Excerpts from a dataset
━━━━━━━━━━━━━━━━
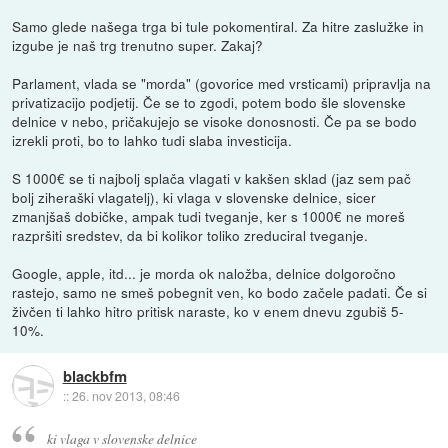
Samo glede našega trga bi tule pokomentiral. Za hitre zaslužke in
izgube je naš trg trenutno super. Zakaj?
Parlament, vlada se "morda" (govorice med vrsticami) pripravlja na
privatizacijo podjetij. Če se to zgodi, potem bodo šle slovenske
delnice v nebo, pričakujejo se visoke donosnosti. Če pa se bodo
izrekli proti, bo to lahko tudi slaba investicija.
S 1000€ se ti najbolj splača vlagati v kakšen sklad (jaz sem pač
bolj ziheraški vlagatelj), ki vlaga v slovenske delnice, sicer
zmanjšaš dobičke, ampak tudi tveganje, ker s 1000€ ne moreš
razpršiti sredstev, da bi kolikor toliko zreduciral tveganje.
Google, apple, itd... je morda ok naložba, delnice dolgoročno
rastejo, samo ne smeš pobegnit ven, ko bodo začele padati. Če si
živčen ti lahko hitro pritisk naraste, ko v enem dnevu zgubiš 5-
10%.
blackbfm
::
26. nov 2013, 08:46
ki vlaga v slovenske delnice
━━━━━━━━━━━━━━━━
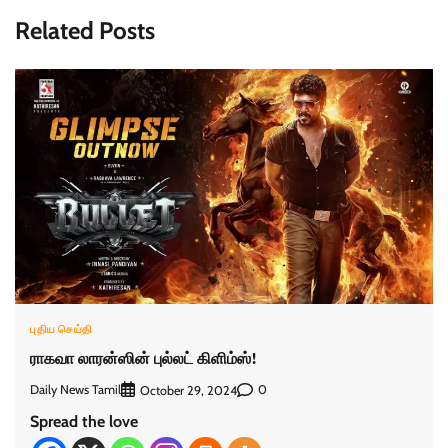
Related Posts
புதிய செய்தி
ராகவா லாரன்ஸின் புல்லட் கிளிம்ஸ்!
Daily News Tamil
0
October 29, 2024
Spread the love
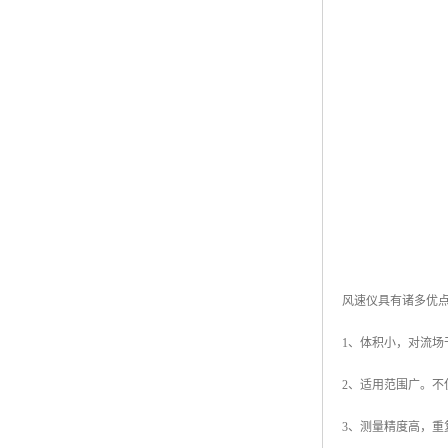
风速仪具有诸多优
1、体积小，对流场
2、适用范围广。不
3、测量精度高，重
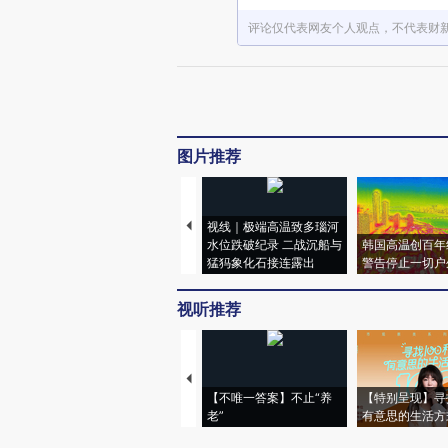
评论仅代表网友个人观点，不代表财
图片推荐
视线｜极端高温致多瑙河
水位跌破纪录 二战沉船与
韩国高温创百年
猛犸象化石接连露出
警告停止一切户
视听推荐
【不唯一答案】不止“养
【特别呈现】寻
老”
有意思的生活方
━━━━━━━━━━━━━━━━
(Exercise details) Across the data, how many lines contain the string "tudi"? Only the number is wanted.

(Answer space) 2